Натан не уловил момента, когда в руках датчанина появились два черных магнита. Головная боль усилилась; сжимая ладонями виски, банкир сел в кресло, заскрипевшее под его весом. «Я слишком тучен. Врачи рекомендуют диету; бульоны, красное вино, дичь… — Краем глаза он следил, как Эрстед водит магнитами над бесчувственным телом дочери. Казалось, датчанин расчерчивает карту, намечая будущий маршрут путешествия. — Нельзя столько работать. Надо поехать на воды. Боже, о чем я думаю?!»
— Герр Ротшильд! Вы слышите меня?
— Да, — ответ дался с трудом. — Слышу.
— Ваша дочь на грани нервного истощения. Я бы рекомендовал начать с сеанса…
— Ерунда, — прервали Эрстеда из камина. — Женщины нашей семьи крепче дубленой кожи. А лекари-пустобрехи только денежки горазды тянуть. Слушайся бабушку, Анеле, и доживешь до ста двадцати лет.
В огне соткалось лицо. Старуха лет семидесяти с недовольством поджимала губы, отчего рот превращался в куриную гузку. Глаза под мощными дугами бровей сверкали, как раскаленные угли. Трепетали ноздри большого, мясистого носа. Вокруг лица пламя сплеталось кружевами, бантами и лентами — чепец, похожий на архитектурное сооружение, воротничок платья…
— Мама! — еле слышно простонал Натан.
— Что «мама»? Конечно, мама лучше знает. Анеле, курочка моя, гони докторишек в шею. Бабушка нагреет тебе молока с козьим смальцем, и все пройдет. Ишь, взяли моду! — за каждую микстуру ящик золота… Я принесла твоему деду две с половиной тысячи флоринов приданого. Не бог весть какие деньги, но твой дед знал, как ими распорядиться. Если бы мы тратили их на микстуры всякий раз, когда я чихала, ты бы сейчас жила не в Лондоне, а во франкфуртском гетто!
— Мама! — взмолился банкир. — Границы гетто отменили двадцать лет назад!

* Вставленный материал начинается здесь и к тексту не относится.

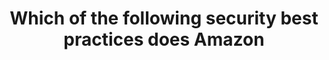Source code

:---
layout: all-exams
title: "Which of the following security best practices does Amazon"
blurb: "Amazon recommends against using the root account for any everyday task, including administrative functions. Amazon also recommends MFA on the root acc"
quid: 116
---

— Помолчи, Натан. Ты — умный мальчик, но ты ничего не смыслишь в женских делах. Анеле, бабушка дурного не посоветует. Во-первых, твоя модистка тебя обворовывает. Во-вторых, зачем тебе компаньонка, если у тебя есть я?
Эрстед едва успел подхватить обеспамятевшую компаньонку. С помощью служанки — на увольнении Мэгги бабушка Гутла, к счастью, не настаивала, хотя и напомнила про две серебряные ложки — он уложил несчастную на ковер, подсунув ей под голову свободную подушку с дивана.

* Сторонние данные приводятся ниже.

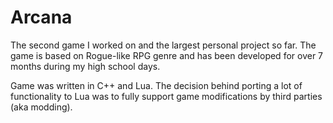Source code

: # Arcana

The second game I worked on and the largest personal project so far. The game is based on Rogue-like RPG genre and has been developed for over 7 months during my high school days.

Game was written in C++ and Lua. The decision behind porting a lot of functionality to Lua was to fully support game modifications by third parties (aka modding).
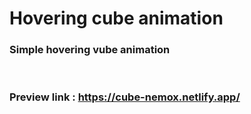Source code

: # Hovering cube animation

### Simple hovering vube animation
</br>

### Preview link : https://cube-nemox.netlify.app/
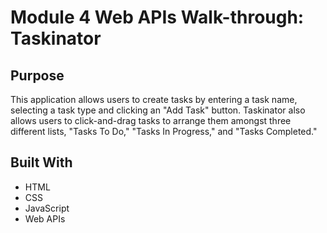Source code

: # Module 4 Web APIs Walk-through: Taskinator

## Purpose

This application allows users to create tasks by entering a task name, selecting a task type and clicking an "Add Task" button. Taskinator also allows users to click-and-drag tasks to arrange them amongst three different lists, "Tasks To Do," "Tasks In Progress," and "Tasks Completed."

## Built With

- HTML
- CSS
- JavaScript
- Web APIs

— Князь, турмалиновые щипцы!
Банкиру, с трудом балансирующему на грани обморока, совершенно неприличного в дамском обществе, представилось страшное. Сейчас черный славянин выхватит из саквояжа огромные щипцы, все в ржавчине, швырнет их Эрстеду — и тот станет щипцами выволакивать из камина огненную маму, подобно тому, как выдирают из челюсти гнилой зуб.
На его счастье, Эрстед передумал:
— Нет, щипцы не надо. Они окрашивают луч… Дайте призму Николя!
9
Эрстед намекает на широко распространенную легенду, гласящую, что Натан Ротшильд с голубиной почтой первым получил сообщение о разгроме Наполеона под Ватерлоо. Утаив эти сведения (по другой версии — ему не поверили в правительстве), Ротшильд начал демонстративно распродавать свои английские акции. «Наполеон победил! Англия погибла!» — началась паника, и другие акционеры последовали примеру Ротшильда. Когда же днем позже майор Перси, адъютант Веллингтона, прибыл с рапортом: «Наполеон разбит!», было уже поздно — агенты Ротшильда скупили все акции по бросовым ценам.